Extract the text of every entry below exactly; leave images out.

▶ [Raw data]:
_____

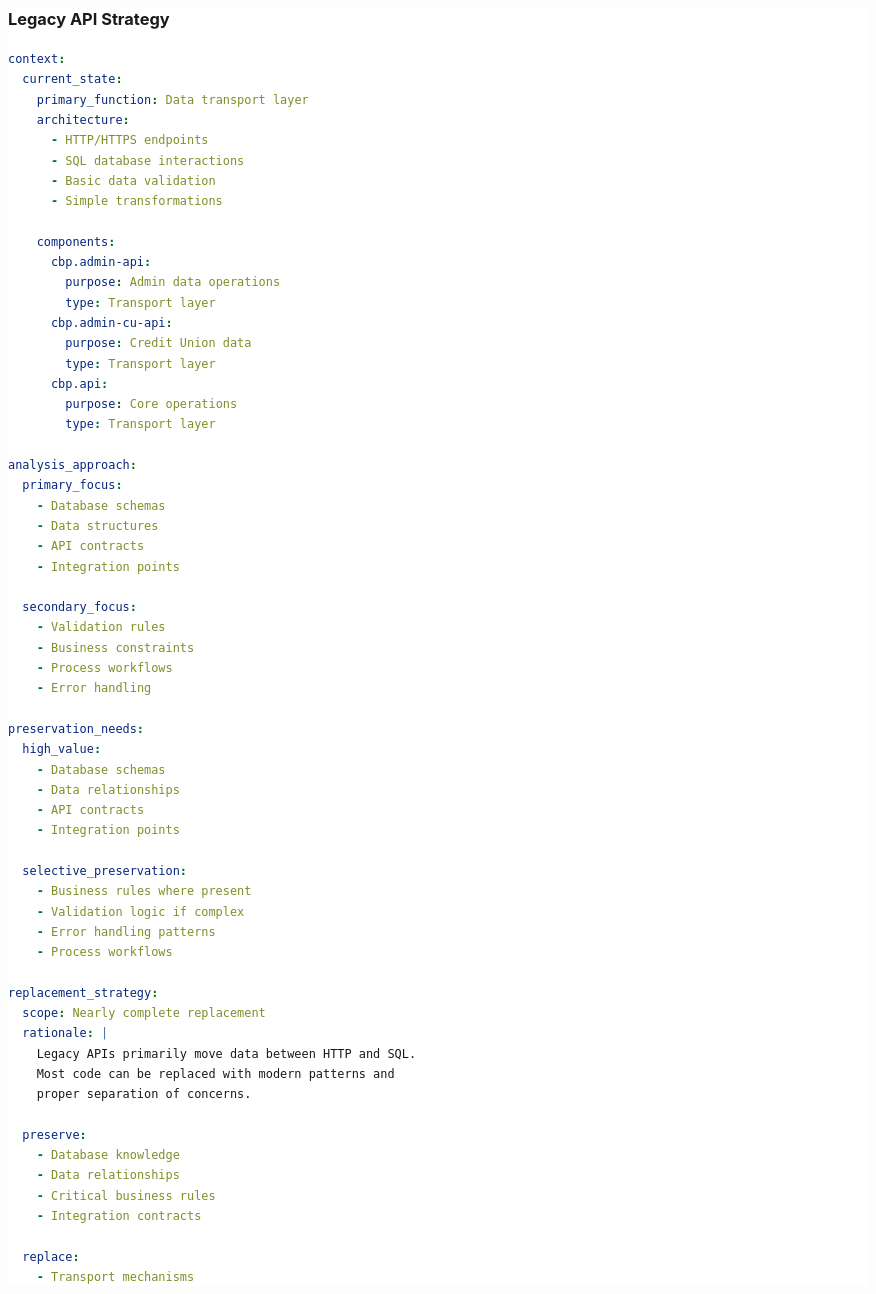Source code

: ### Legacy API Strategy
```yaml
context:
  current_state:
    primary_function: Data transport layer
    architecture:
      - HTTP/HTTPS endpoints
      - SQL database interactions
      - Basic data validation
      - Simple transformations
    
    components:
      cbp.admin-api:
        purpose: Admin data operations
        type: Transport layer
      cbp.admin-cu-api:
        purpose: Credit Union data
        type: Transport layer
      cbp.api:
        purpose: Core operations
        type: Transport layer

analysis_approach:
  primary_focus:
    - Database schemas
    - Data structures
    - API contracts
    - Integration points
  
  secondary_focus:
    - Validation rules
    - Business constraints
    - Process workflows
    - Error handling

preservation_needs:
  high_value:
    - Database schemas
    - Data relationships
    - API contracts
    - Integration points
  
  selective_preservation:
    - Business rules where present
    - Validation logic if complex
    - Error handling patterns
    - Process workflows

replacement_strategy:
  scope: Nearly complete replacement
  rationale: |
    Legacy APIs primarily move data between HTTP and SQL.
    Most code can be replaced with modern patterns and
    proper separation of concerns.
  
  preserve:
    - Database knowledge
    - Data relationships
    - Critical business rules
    - Integration contracts
  
  replace:
    - Transport mechanisms
```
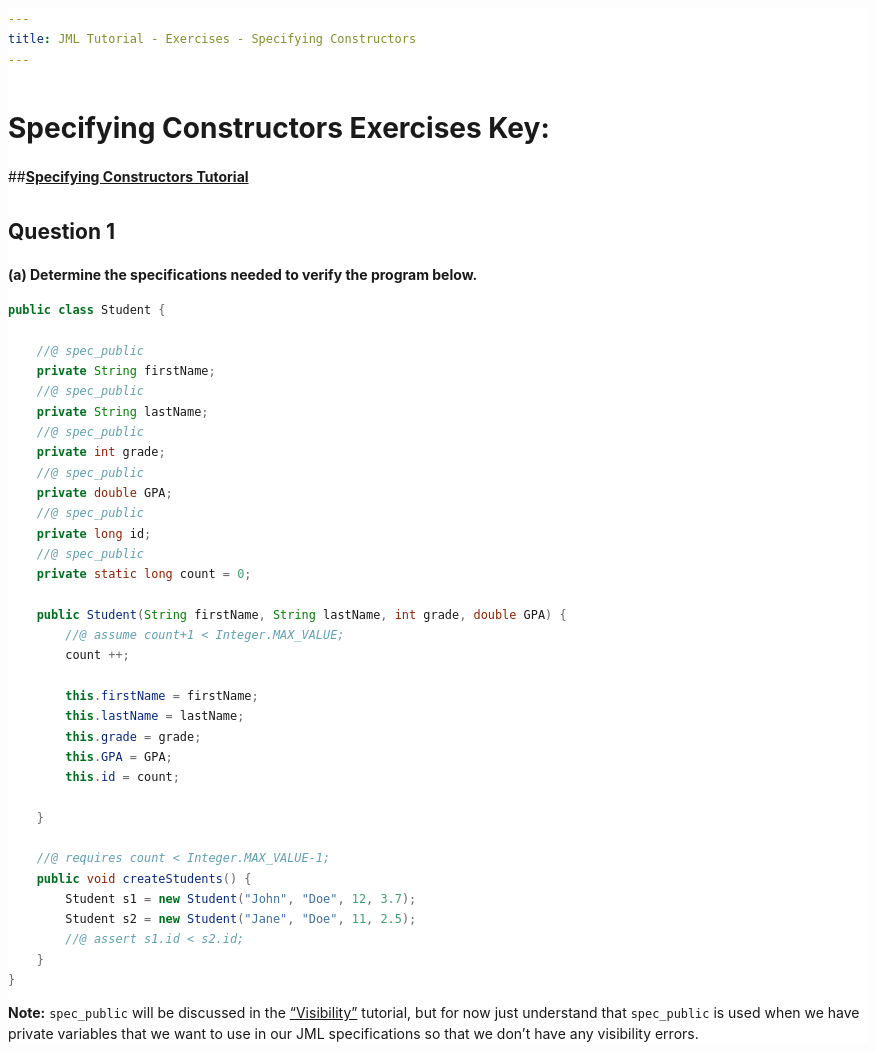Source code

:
 ```yaml
---
title: JML Tutorial - Exercises - Specifying Constructors 
---
```

# Specifying Constructors Exercises Key:
##**[Specifying Constructors Tutorial](https://www.openjml.org/tutorial/Constructors)**

## **Question 1**
**(a) Determine the specifications needed to verify the program below.**
```Java
public class Student {
	
	//@ spec_public
	private String firstName;
	//@ spec_public
	private String lastName;
	//@ spec_public
	private int grade;
	//@ spec_public
	private double GPA;
	//@ spec_public
	private long id;
	//@ spec_public
	private static long count = 0;

	public Student(String firstName, String lastName, int grade, double GPA) { 
		//@ assume count+1 < Integer.MAX_VALUE;
		count ++;
		
		this.firstName = firstName;
		this.lastName = lastName;
		this.grade = grade;
		this.GPA = GPA;
		this.id = count;
		
	}
	
	//@ requires count < Integer.MAX_VALUE-1;
	public void createStudents() {
		Student s1 = new Student("John", "Doe", 12, 3.7);
		Student s2 = new Student("Jane", "Doe", 11, 2.5);
		//@ assert s1.id < s2.id;
	}
}
```
**Note:** `spec_public` will be discussed in the [“Visibility”](https://www.openjml.org/tutorial/Visibility) tutorial, but for now just understand that `spec_public` is used when we have private variables that we want to use in our JML specifications so that we don’t have any visibility errors.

_____

▶ [Task response]:
Source code

: ### Legacy API Strategy
```yaml
context:
  current_state:
    primary_function: Data transport layer
    architecture:
      - HTTP/HTTPS endpoints
      - SQL database interactions
      - Basic data validation
      - Simple transformations
    
    components:
      cbp.admin-api:
        purpose: Admin data operations
        type: Transport layer
      cbp.admin-cu-api:
        purpose: Credit Union data
        type: Transport layer
      cbp.api:
        purpose: Core operations
        type: Transport layer

analysis_approach:
  primary_focus:
    - Database schemas
    - Data structures
    - API contracts
    - Integration points
  
  secondary_focus:
    - Validation rules
    - Business constraints
    - Process workflows
    - Error handling

preservation_needs:
  high_value:
    - Database schemas
    - Data relationships
    - API contracts
    - Integration points
  
  selective_preservation:
    - Business rules where present
    - Validation logic if complex
    - Error handling patterns
    - Process workflows

replacement_strategy:
  scope: Nearly complete replacement
  rationale: |
    Legacy APIs primarily move data between HTTP and SQL.
    Most code can be replaced with modern patterns and
    proper separation of concerns.
  
  preserve:
    - Database knowledge
    - Data relationships
    - Critical business rules
    - Integration contracts
  
  replace:
    - Transport mechanisms
```
Source code

:
 ```yaml
---
title: JML Tutorial - Exercises - Specifying Constructors 
---
```

# Specifying Constructors Exercises Key:
##**[Specifying Constructors Tutorial](https://www.openjml.org/tutorial/Constructors)**

## **Question 1**
**(a) Determine the specifications needed to verify the program below.**
```Java
public class Student {
	
	//@ spec_public
	private String firstName;
	//@ spec_public
	private String lastName;
	//@ spec_public
	private int grade;
	//@ spec_public
	private double GPA;
	//@ spec_public
	private long id;
	//@ spec_public
	private static long count = 0;

	public Student(String firstName, String lastName, int grade, double GPA) { 
		//@ assume count+1 < Integer.MAX_VALUE;
		count ++;
		
		this.firstName = firstName;
		this.lastName = lastName;
		this.grade = grade;
		this.GPA = GPA;
		this.id = count;
		
	}
	
	//@ requires count < Integer.MAX_VALUE-1;
	public void createStudents() {
		Student s1 = new Student("John", "Doe", 12, 3.7);
		Student s2 = new Student("Jane", "Doe", 11, 2.5);
		//@ assert s1.id < s2.id;
	}
}
```
**Note:** `spec_public` will be discussed in the [“Visibility”](https://www.openjml.org/tutorial/Visibility) tutorial, but for now just understand that `spec_public` is used when we have private variables that we want to use in our JML specifications so that we don’t have any visibility errors.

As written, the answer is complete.